Beijing yesterday denounced Washington's decision to limit import of Chinese-made dressing gowns, bras and knitted fabrics, saying it was a betrayal of World Trade Organisation principles that frame China-US trade relations.

A statement from the government said it expressed "very great regret and firm opposition" to the move. While it cancelled two planned trade delegation visits to the US, it did not threaten any direct retaliation.

The US move came in response to a surge in Chinese imports, which are being blamed for contributing to 2.5 million US factory job losses over the past three years. The US has said it will impose quotas limiting Chinese imports over the next three years unless Beijing agrees to voluntary export restraint.

As well as fuelling dollar weakness, the US move has also sent gold higher - to over $400 (€335.8) a troy ounce for the first time in seven years.

Italy has urged the EU to follow the US move, amid speculation that Chinese exports could be redirected from the US to Europe.

Also contributing to the dollar's woes was Tuesday's announcement of a fall in foreign capital investment in the US from $50 billion in August to $4.2 billion in September.

The decline, mainly due to a fall-off in overseas purchases of US bonds and securities, renewed fears that the US could find it difficult to attract continued capital inflows to finance its huge current account balance of payments deficit.

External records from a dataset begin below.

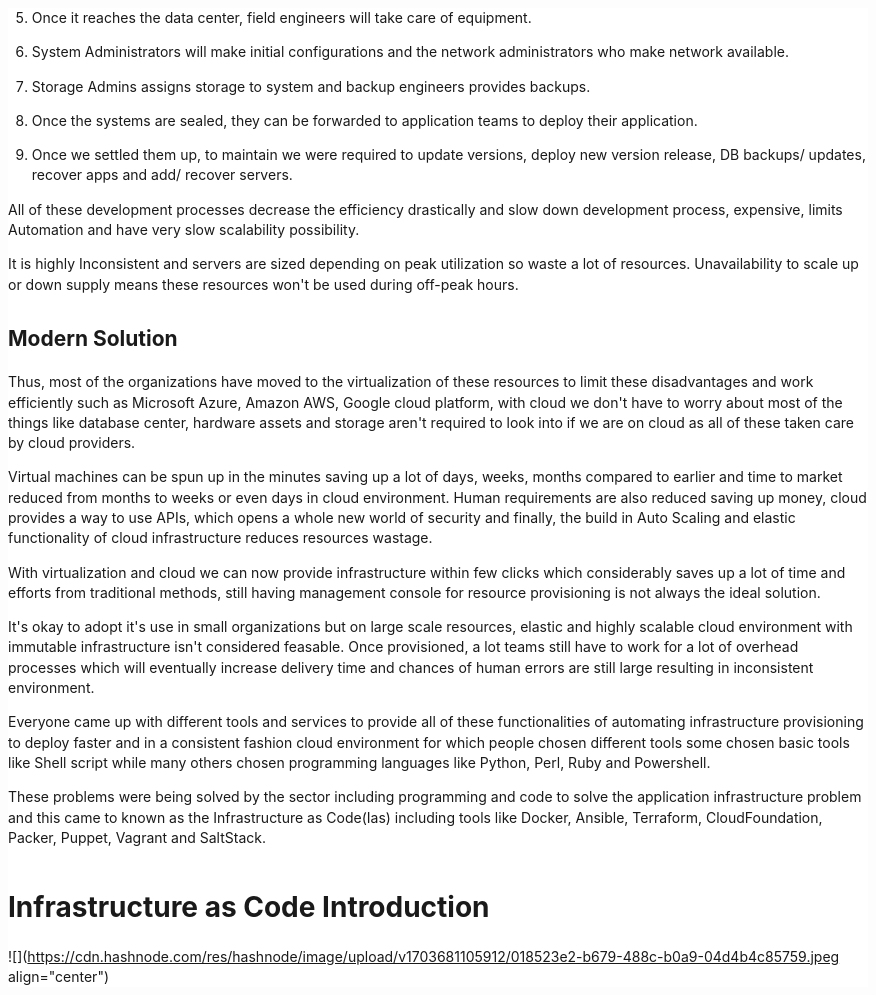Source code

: 5. Once it reaches the data center, field engineers will take care of equipment.
    
6. System Administrators will make initial configurations and the network administrators who make network available.
    
7. Storage Admins assigns storage to system and backup engineers provides backups.
    
8. Once the systems are sealed, they can be forwarded to application teams to deploy their application.
    
9. Once we settled them up, to maintain we were required to update versions, deploy new version release, DB backups/ updates, recover apps and add/ recover servers.
    

All of these development processes decrease the efficiency drastically and slow down development process, expensive, limits Automation and have very slow scalability possibility.

It is highly Inconsistent and servers are sized depending on peak utilization so waste a lot of resources. Unavailability to scale up or down supply means these resources won't be used during off-peak hours.

## Modern Solution

Thus, most of the organizations have moved to the virtualization of these resources to limit these disadvantages and work efficiently such as Microsoft Azure, Amazon AWS, Google cloud platform, with cloud we don't have to worry about most of the things like database center, hardware assets and storage aren't required to look into if we are on cloud as all of these taken care by cloud providers.

Virtual machines can be spun up in the minutes saving up a lot of days, weeks, months compared to earlier and time to market reduced from months to weeks or even days in cloud environment. Human requirements are also reduced saving up money, cloud provides a way to use APIs, which opens a whole new world of security and finally, the build in Auto Scaling and elastic functionality of cloud infrastructure reduces resources wastage.

With virtualization and cloud we can now provide infrastructure within few clicks which considerably saves up a lot of time and efforts from traditional methods, still having management console for resource provisioning is not always the ideal solution.

It's okay to adopt it's use in small organizations but on large scale resources, elastic and highly scalable cloud environment with immutable infrastructure isn't considered feasable. Once provisioned, a lot teams still have to work for a lot of overhead processes which will eventually increase delivery time and chances of human errors are still large resulting in inconsistent environment.

Everyone came up with different tools and services to provide all of these functionalities of automating infrastructure provisioning to deploy faster and in a consistent fashion cloud environment for which people chosen different tools some chosen basic tools like Shell script while many others chosen programming languages like Python, Perl, Ruby and Powershell.

These problems were being solved by the sector including programming and code to solve the application infrastructure problem and this came to known as the Infrastructure as Code(Ias) including tools like Docker, Ansible, Terraform, CloudFoundation, Packer, Puppet, Vagrant and SaltStack.

# Infrastructure as Code Introduction

![](https://cdn.hashnode.com/res/hashnode/image/upload/v1703681105912/018523e2-b679-488c-b0a9-04d4b4c85759.jpeg align="center")
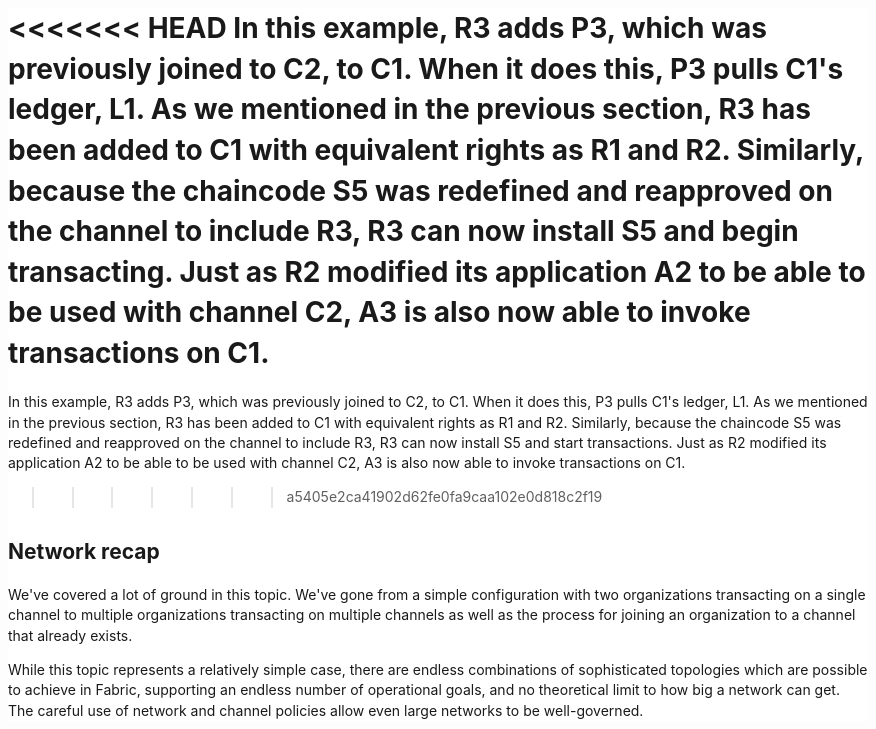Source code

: <<<<<<< HEAD
In this example, R3 adds P3, which was previously joined to C2, to C1. When it does this, P3 pulls C1's ledger, L1. As we mentioned in the previous section, R3 has been added to C1 with equivalent rights as R1 and R2. Similarly, because the chaincode S5 was redefined and reapproved on the channel to include R3, R3 can now install S5 and begin transacting. Just as R2 modified its application A2 to be able to be used with channel C2, A3 is also now able to invoke transactions on C1.
=======
In this example, R3 adds P3, which was previously joined to C2, to C1. When it does this, P3 pulls C1's ledger, L1. As we mentioned in the previous section, R3 has been added to C1 with equivalent rights as R1 and R2. Similarly, because the chaincode S5 was redefined and reapproved on the channel to include R3, R3 can now install S5 and start transactions. Just as R2 modified its application A2 to be able to be used with channel C2, A3 is also now able to invoke transactions on C1.
>>>>>>> a5405e2ca41902d62fe0fa9caa102e0d818c2f19

## Network recap

We've covered a lot of ground in this topic. We've gone from a simple configuration with two organizations transacting on a single channel to multiple organizations transacting on multiple channels as well as the process for joining an organization to a channel that already exists.

While this topic represents a relatively simple case, there are endless combinations of sophisticated topologies which are possible to achieve in Fabric, supporting an endless number of operational goals, and no theoretical limit to how big a network can get. The careful use of network and channel policies allow even large networks to be well-governed.
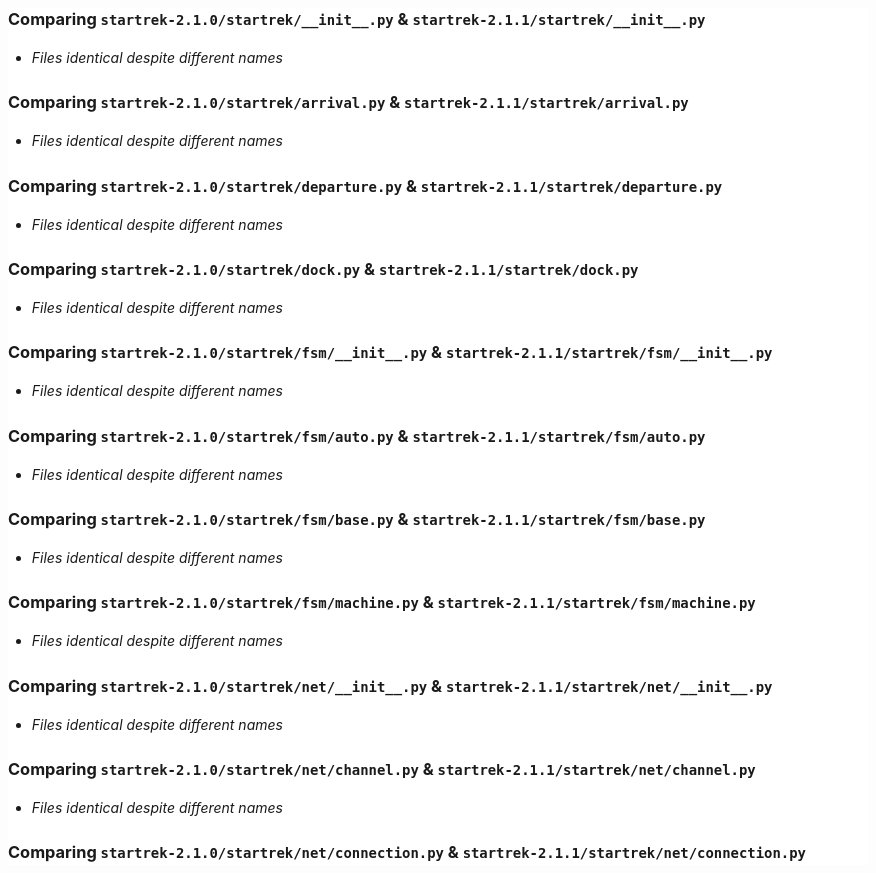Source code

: 
### Comparing `startrek-2.1.0/startrek/__init__.py` & `startrek-2.1.1/startrek/__init__.py`

 * *Files identical despite different names*

### Comparing `startrek-2.1.0/startrek/arrival.py` & `startrek-2.1.1/startrek/arrival.py`

 * *Files identical despite different names*

### Comparing `startrek-2.1.0/startrek/departure.py` & `startrek-2.1.1/startrek/departure.py`

 * *Files identical despite different names*

### Comparing `startrek-2.1.0/startrek/dock.py` & `startrek-2.1.1/startrek/dock.py`

 * *Files identical despite different names*

### Comparing `startrek-2.1.0/startrek/fsm/__init__.py` & `startrek-2.1.1/startrek/fsm/__init__.py`

 * *Files identical despite different names*

### Comparing `startrek-2.1.0/startrek/fsm/auto.py` & `startrek-2.1.1/startrek/fsm/auto.py`

 * *Files identical despite different names*

### Comparing `startrek-2.1.0/startrek/fsm/base.py` & `startrek-2.1.1/startrek/fsm/base.py`

 * *Files identical despite different names*

### Comparing `startrek-2.1.0/startrek/fsm/machine.py` & `startrek-2.1.1/startrek/fsm/machine.py`

 * *Files identical despite different names*

### Comparing `startrek-2.1.0/startrek/net/__init__.py` & `startrek-2.1.1/startrek/net/__init__.py`

 * *Files identical despite different names*

### Comparing `startrek-2.1.0/startrek/net/channel.py` & `startrek-2.1.1/startrek/net/channel.py`

 * *Files identical despite different names*

### Comparing `startrek-2.1.0/startrek/net/connection.py` & `startrek-2.1.1/startrek/net/connection.py`
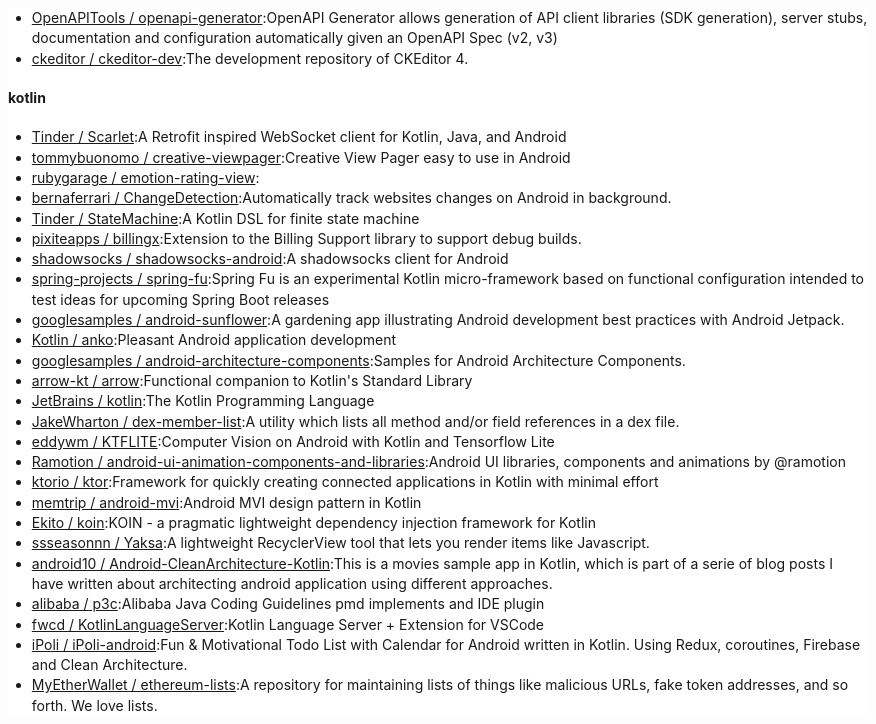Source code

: * [OpenAPITools / openapi-generator](https://github.com/OpenAPITools/openapi-generator):OpenAPI Generator allows generation of API client libraries (SDK generation), server stubs, documentation and configuration automatically given an OpenAPI Spec (v2, v3)
* [ckeditor / ckeditor-dev](https://github.com/ckeditor/ckeditor-dev):The development repository of CKEditor 4.

#### kotlin
* [Tinder / Scarlet](https://github.com/Tinder/Scarlet):A Retrofit inspired WebSocket client for Kotlin, Java, and Android
* [tommybuonomo / creative-viewpager](https://github.com/tommybuonomo/creative-viewpager):Creative View Pager easy to use in Android
* [rubygarage / emotion-rating-view](https://github.com/rubygarage/emotion-rating-view):
* [bernaferrari / ChangeDetection](https://github.com/bernaferrari/ChangeDetection):Automatically track websites changes on Android in background.
* [Tinder / StateMachine](https://github.com/Tinder/StateMachine):A Kotlin DSL for finite state machine
* [pixiteapps / billingx](https://github.com/pixiteapps/billingx):Extension to the Billing Support library to support debug builds.
* [shadowsocks / shadowsocks-android](https://github.com/shadowsocks/shadowsocks-android):A shadowsocks client for Android
* [spring-projects / spring-fu](https://github.com/spring-projects/spring-fu):Spring Fu is an experimental Kotlin micro-framework based on functional configuration intended to test ideas for upcoming Spring Boot releases
* [googlesamples / android-sunflower](https://github.com/googlesamples/android-sunflower):A gardening app illustrating Android development best practices with Android Jetpack.
* [Kotlin / anko](https://github.com/Kotlin/anko):Pleasant Android application development
* [googlesamples / android-architecture-components](https://github.com/googlesamples/android-architecture-components):Samples for Android Architecture Components.
* [arrow-kt / arrow](https://github.com/arrow-kt/arrow):Functional companion to Kotlin's Standard Library
* [JetBrains / kotlin](https://github.com/JetBrains/kotlin):The Kotlin Programming Language
* [JakeWharton / dex-member-list](https://github.com/JakeWharton/dex-member-list):A utility which lists all method and/or field references in a dex file.
* [eddywm / KTFLITE](https://github.com/eddywm/KTFLITE):Computer Vision on Android with Kotlin and Tensorflow Lite
* [Ramotion / android-ui-animation-components-and-libraries](https://github.com/Ramotion/android-ui-animation-components-and-libraries):Android UI libraries, components and animations by @ramotion
* [ktorio / ktor](https://github.com/ktorio/ktor):Framework for quickly creating connected applications in Kotlin with minimal effort
* [memtrip / android-mvi](https://github.com/memtrip/android-mvi):Android MVI design pattern in Kotlin
* [Ekito / koin](https://github.com/Ekito/koin):KOIN - a pragmatic lightweight dependency injection framework for Kotlin
* [ssseasonnn / Yaksa](https://github.com/ssseasonnn/Yaksa):A lightweight RecyclerView tool that lets you render items like Javascript.
* [android10 / Android-CleanArchitecture-Kotlin](https://github.com/android10/Android-CleanArchitecture-Kotlin):This is a movies sample app in Kotlin, which is part of a serie of blog posts I have written about architecting android application using different approaches.
* [alibaba / p3c](https://github.com/alibaba/p3c):Alibaba Java Coding Guidelines pmd implements and IDE plugin
* [fwcd / KotlinLanguageServer](https://github.com/fwcd/KotlinLanguageServer):Kotlin Language Server + Extension for VSCode
* [iPoli / iPoli-android](https://github.com/iPoli/iPoli-android):Fun & Motivational Todo List with Calendar for Android written in Kotlin. Using Redux, coroutines, Firebase and Clean Architecture.
* [MyEtherWallet / ethereum-lists](https://github.com/MyEtherWallet/ethereum-lists):A repository for maintaining lists of things like malicious URLs, fake token addresses, and so forth. We love lists.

While a falling dollar would help to shrink the US current account deficit, it would make life more difficult for EU exporters - including Irish exporters - selling into the US market.

After its early slide against the euro, the dollar recovered a little in later trade. It also bounced back slightly from a three-year low of 107.58 against the yen amid unconfirmed reports that the Bank of Japan had stepped in to hold down the currency.

The outlook for the dollar remains volatile, according to Mr John Beggs, chief economist with AIB, with the risks in the short term "all skewed towards the downside".

The US currency looks vulnerable to news on a range of issues, he said, and investors were nervous in particular about the financing of the current account deficit.

The strong reaction to capital inflow data relating back to September illustrated this concern, he added, forecasting that a euro breakthrough of $1.20 could well be in prospect, particularly in thin pre-Christmas trading volumes.